February 3, 2018 at 1:59 ampeteroznewmanSubscriber
I suppressed all the pins, shafts and bushings and was left with a 4-bar mechanism. I created a revolute joint at each pin location.
This model has no static solution because it is a mechanism. If one of the joints is changed from a revolute to a fixed joint, then there is a static equilibrium solution.
Arbitrarily changing a revolute to fixed is not correct. There must be a locking mechanism that keeps the knee joint locked in the straight position. In the image below I see a center link connecting two shafts and a telescoping pair of parts. I expect there is a heavy spring (not shown) between the telescoping parts.
I can add these parts in and a spring, then there will be an equilibrium position with the remote force. I took some shortcuts by using joints that had one side along the whole length of a shaft.
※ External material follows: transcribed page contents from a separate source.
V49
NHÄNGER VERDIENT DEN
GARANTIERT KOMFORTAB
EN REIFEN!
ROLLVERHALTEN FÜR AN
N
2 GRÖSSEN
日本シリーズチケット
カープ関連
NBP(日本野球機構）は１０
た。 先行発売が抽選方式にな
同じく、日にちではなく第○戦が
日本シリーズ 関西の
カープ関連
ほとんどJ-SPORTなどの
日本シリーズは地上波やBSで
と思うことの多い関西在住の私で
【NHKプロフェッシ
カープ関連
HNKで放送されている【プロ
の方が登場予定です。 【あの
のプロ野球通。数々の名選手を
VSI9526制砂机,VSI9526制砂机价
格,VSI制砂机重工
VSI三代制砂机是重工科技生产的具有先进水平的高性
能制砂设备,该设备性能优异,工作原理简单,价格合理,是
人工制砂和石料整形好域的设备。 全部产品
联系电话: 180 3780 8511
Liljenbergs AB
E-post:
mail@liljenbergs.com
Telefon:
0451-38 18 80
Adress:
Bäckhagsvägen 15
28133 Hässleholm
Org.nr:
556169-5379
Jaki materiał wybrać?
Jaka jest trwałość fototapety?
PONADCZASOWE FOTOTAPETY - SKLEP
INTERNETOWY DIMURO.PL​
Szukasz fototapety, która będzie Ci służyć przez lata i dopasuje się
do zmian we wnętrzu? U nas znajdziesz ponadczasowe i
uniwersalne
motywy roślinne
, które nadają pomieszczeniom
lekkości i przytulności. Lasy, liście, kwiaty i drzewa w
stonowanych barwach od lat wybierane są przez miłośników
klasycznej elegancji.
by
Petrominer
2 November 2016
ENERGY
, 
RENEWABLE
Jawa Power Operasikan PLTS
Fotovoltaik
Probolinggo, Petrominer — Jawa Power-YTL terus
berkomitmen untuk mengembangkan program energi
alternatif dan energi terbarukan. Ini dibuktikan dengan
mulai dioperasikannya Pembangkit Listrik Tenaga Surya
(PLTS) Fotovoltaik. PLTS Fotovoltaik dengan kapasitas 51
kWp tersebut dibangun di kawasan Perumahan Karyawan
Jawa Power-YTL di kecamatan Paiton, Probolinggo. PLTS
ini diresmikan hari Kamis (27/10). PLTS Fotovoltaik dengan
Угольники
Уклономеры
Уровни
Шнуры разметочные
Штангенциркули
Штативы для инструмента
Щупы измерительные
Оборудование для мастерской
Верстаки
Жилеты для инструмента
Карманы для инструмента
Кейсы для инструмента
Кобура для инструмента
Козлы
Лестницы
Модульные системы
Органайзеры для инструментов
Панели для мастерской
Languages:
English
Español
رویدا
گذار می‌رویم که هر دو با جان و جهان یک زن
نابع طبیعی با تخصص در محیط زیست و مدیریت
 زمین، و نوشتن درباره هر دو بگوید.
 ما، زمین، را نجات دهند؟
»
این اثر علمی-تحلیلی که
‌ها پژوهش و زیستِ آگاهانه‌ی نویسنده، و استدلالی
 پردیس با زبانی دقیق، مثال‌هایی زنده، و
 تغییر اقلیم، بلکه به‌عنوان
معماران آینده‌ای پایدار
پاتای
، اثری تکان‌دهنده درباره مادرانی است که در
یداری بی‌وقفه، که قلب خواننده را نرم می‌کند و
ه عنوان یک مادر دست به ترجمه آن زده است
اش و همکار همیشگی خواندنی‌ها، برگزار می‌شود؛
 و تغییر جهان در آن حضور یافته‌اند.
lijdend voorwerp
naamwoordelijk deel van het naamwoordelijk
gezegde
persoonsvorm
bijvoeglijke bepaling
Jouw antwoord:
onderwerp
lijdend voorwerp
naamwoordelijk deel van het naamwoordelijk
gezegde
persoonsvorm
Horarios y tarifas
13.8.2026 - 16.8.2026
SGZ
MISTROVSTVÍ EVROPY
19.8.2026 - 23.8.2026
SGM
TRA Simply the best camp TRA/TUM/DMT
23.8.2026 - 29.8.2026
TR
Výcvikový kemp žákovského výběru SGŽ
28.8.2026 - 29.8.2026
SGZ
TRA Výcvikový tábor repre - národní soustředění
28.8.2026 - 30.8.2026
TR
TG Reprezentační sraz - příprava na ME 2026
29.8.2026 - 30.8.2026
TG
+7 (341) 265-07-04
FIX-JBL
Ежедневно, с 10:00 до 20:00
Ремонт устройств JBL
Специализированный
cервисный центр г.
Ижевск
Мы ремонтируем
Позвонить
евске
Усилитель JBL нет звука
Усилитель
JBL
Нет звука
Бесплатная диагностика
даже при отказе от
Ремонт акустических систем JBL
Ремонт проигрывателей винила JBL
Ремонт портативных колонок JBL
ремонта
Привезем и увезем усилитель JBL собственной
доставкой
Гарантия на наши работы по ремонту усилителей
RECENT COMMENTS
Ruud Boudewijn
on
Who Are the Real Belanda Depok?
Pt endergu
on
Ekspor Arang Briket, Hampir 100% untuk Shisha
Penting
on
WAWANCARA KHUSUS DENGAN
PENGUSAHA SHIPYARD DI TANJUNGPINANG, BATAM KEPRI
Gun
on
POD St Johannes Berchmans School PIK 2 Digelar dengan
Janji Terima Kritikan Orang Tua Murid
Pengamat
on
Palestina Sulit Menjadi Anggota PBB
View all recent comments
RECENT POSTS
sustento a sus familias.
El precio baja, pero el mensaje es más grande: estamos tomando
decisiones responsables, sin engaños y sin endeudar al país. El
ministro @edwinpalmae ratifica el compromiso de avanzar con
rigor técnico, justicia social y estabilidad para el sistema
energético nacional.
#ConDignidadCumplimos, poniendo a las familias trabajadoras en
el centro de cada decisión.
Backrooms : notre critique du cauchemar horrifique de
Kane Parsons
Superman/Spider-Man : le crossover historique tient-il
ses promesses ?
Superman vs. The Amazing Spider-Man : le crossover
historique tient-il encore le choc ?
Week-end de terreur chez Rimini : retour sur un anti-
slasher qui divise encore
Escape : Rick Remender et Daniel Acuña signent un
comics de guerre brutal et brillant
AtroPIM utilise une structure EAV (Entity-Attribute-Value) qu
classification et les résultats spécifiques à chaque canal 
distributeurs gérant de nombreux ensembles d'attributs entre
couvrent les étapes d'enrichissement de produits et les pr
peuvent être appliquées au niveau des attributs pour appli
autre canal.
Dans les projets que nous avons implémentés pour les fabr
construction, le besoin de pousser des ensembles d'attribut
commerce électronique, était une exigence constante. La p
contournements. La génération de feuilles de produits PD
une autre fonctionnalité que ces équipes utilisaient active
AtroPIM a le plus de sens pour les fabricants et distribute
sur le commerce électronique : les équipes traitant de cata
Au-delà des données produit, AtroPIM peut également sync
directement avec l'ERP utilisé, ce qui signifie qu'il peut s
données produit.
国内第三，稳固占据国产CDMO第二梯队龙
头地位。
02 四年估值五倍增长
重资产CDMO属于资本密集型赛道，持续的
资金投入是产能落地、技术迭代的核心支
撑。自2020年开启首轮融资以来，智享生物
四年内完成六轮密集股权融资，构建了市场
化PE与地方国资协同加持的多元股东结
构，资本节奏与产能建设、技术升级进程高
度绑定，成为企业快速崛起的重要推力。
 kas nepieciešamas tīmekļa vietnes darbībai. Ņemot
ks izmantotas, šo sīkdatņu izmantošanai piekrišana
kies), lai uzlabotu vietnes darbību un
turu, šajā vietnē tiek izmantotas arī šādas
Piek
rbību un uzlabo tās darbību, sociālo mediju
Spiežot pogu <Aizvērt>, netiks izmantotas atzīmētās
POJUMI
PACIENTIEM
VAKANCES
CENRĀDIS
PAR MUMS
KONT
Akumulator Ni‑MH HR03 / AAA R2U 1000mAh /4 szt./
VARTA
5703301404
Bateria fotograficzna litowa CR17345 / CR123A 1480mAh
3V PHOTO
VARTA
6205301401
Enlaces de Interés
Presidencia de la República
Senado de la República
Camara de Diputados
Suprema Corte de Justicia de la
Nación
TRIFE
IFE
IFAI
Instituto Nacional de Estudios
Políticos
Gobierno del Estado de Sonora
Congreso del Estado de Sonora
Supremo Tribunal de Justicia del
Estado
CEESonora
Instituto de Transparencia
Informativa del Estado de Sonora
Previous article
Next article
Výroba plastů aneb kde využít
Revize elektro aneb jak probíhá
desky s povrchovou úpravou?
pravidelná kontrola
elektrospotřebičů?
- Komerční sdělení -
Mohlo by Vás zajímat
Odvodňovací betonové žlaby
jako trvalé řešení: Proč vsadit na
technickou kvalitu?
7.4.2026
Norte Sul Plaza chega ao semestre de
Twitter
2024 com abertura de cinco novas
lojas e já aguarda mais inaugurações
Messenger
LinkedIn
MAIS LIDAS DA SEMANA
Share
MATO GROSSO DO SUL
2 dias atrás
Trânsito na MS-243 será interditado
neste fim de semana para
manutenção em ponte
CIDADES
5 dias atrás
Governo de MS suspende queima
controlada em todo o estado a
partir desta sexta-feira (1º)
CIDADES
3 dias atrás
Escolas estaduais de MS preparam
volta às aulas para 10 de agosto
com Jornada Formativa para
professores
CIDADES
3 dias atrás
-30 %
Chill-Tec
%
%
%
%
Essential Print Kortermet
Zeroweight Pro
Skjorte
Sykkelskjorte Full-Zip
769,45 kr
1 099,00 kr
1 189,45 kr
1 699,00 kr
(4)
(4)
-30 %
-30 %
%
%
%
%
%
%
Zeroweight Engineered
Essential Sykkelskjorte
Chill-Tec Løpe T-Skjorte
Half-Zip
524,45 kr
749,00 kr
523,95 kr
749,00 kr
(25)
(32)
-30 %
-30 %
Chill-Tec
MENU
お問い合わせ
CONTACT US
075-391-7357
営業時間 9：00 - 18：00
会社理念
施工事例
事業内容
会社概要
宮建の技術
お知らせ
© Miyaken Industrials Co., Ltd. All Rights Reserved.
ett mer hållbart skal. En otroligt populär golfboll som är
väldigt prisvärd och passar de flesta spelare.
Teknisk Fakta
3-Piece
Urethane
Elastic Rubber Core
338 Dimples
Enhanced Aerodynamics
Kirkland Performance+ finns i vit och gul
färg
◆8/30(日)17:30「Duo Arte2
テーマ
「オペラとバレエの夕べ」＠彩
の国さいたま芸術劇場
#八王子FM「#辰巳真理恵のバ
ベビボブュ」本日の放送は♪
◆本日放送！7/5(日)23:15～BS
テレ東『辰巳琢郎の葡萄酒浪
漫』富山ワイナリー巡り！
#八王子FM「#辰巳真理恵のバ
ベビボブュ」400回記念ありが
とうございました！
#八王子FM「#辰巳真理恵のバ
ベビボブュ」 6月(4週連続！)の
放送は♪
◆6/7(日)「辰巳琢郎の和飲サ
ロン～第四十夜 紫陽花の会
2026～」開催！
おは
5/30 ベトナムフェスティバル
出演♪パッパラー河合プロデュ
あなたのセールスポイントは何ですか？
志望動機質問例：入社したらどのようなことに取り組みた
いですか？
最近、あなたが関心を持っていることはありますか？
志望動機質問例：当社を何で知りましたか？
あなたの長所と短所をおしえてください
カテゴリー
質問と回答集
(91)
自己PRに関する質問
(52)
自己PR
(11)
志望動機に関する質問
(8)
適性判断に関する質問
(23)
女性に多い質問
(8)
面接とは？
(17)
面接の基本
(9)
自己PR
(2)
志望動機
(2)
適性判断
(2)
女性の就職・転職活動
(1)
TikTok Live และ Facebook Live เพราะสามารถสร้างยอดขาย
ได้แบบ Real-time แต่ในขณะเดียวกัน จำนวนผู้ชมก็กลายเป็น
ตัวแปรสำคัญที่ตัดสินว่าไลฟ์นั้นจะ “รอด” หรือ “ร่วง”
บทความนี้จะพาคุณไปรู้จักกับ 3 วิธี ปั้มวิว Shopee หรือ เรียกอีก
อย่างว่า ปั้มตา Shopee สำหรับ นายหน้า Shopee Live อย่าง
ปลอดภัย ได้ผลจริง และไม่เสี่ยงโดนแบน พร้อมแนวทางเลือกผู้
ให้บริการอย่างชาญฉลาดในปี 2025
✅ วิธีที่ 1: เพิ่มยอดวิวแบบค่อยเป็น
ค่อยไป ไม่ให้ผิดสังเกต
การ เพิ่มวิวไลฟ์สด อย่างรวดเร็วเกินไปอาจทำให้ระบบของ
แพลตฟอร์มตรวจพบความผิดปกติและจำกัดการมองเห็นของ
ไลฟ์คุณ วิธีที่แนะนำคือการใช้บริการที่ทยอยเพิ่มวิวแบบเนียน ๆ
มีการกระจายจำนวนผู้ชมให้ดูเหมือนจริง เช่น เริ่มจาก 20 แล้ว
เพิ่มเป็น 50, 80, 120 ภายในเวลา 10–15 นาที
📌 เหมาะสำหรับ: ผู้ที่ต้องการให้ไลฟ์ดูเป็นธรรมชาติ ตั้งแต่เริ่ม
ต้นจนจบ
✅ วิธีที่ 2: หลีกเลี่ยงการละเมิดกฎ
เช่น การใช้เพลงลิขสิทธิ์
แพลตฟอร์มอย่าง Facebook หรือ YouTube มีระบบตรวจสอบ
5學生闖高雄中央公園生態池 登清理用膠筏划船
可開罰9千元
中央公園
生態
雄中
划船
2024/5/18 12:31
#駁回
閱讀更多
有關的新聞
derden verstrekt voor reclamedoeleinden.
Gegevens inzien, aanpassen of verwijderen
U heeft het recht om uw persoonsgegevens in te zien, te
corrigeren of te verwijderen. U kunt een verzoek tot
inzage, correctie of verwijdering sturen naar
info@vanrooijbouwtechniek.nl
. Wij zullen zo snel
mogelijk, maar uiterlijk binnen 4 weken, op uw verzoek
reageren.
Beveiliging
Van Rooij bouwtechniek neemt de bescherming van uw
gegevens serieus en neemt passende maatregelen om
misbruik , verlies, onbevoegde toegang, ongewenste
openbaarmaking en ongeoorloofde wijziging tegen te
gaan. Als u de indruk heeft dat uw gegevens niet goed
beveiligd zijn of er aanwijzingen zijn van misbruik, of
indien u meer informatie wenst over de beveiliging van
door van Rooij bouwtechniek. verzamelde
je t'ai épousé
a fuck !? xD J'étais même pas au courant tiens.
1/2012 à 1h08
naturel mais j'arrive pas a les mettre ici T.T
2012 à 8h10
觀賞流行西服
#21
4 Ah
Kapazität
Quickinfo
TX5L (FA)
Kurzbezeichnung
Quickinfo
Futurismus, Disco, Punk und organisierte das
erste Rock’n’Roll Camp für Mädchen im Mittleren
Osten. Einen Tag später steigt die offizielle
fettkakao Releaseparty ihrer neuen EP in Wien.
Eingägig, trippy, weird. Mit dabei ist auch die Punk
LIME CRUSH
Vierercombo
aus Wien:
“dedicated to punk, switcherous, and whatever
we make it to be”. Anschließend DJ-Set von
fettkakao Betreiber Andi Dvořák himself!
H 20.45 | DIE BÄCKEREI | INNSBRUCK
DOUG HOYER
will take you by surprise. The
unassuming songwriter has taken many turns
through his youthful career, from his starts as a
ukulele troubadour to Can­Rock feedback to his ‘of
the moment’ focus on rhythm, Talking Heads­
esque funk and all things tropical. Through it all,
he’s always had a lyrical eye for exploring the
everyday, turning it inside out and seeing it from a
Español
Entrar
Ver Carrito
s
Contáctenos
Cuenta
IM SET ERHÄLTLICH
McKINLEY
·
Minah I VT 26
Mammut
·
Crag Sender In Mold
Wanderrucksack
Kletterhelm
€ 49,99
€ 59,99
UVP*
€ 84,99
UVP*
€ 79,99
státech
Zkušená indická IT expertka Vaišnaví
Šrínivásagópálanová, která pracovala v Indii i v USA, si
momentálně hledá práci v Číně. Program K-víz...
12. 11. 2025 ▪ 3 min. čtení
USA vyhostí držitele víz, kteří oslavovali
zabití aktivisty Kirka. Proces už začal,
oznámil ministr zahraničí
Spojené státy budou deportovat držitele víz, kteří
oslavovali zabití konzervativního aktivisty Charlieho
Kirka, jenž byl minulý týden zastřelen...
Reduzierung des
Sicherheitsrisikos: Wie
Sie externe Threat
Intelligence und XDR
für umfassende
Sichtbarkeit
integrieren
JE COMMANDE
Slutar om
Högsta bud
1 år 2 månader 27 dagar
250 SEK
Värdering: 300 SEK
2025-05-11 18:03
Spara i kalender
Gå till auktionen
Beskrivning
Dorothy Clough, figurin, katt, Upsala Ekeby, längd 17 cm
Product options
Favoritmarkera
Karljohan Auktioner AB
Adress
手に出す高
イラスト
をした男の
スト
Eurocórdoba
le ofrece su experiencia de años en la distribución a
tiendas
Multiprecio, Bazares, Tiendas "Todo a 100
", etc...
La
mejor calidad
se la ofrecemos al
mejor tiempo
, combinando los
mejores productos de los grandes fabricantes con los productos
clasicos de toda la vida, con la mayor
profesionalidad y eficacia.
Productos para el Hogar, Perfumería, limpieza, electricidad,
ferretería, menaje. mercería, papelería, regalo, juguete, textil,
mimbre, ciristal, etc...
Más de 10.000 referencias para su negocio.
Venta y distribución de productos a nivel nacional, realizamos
If I was doing this more carefully, I would replace the joint with contact, or split the face so that only the portion of the shaft touching the other part is part of the joint definition. But at least this quick model shows the elements needed for a static solution. Note that I turned on Large Deflection in the Analysis Settings.
The center spring is supporting a 10,275 N tension force.
The bottom of the knee swings forward about 15 mm under this load.
The Eigenvalue Buckling system will solve, but the solution has large negative Load Multipliers.
February 3, 2018 at 3:43 pmLuisGilSubscriber
What you pointed out in this image is the Knee-Extension-Assist System. In the straight position, the KEA System will not exert any force, because the spring is in free position, that´s why I supressed that system in the analysis
There is no locking mechanism. The Prosthesis has a blocking stop as you can see in the image below. It was modified to improve the contact surface.
So you suggest that I supress the pins and bushings in the static analysis? Is that correct?
I couldn´t open the file that you attached because it was modified in a new version of ansys. I use Ansys 18.1
February 3, 2018 at 8:30 pmpeteroznewmanSubscriber
A good strategy when model building is to get the simplest possible model running first. You will learn 80% of what you need to know from the simple model. Then you can build a refined model to fill out the remaining 20% of the information. Of course you will spend 80% of your time building the refined model after only having spent 20% of your time on the simple model. By suppressing everything but six parts and creating eight joints plus one contact, you can solve the statics problem. That took me < 10 minutes before I could hit solve.
Now I see the stop, I should have noticed that before. I added frictional contact between the links and stop and used Adjust to Touch to close the small gap. I dragged and dropped the contact onto the mesh to create mesh refinement at the contact point, then I added a Face Sizing mesh control on the stop face. I turned Large Deflection on and turned on Auto Time stepping. Now the Static Structural model solves.
Unfortunately, the Maximum Equiv. Stress is much greater than the Ultimate Tensile Strength of Aluminum Alloy, which is 310 MPa. It is clear that this load will cause the stop to fail. Does the solution to the Eigenvalue Buckling problem even matter after learning this?
I used ANSYS 18.2 for the attachment above. I have attached a redo in ANSYS 18.1 format to this reply.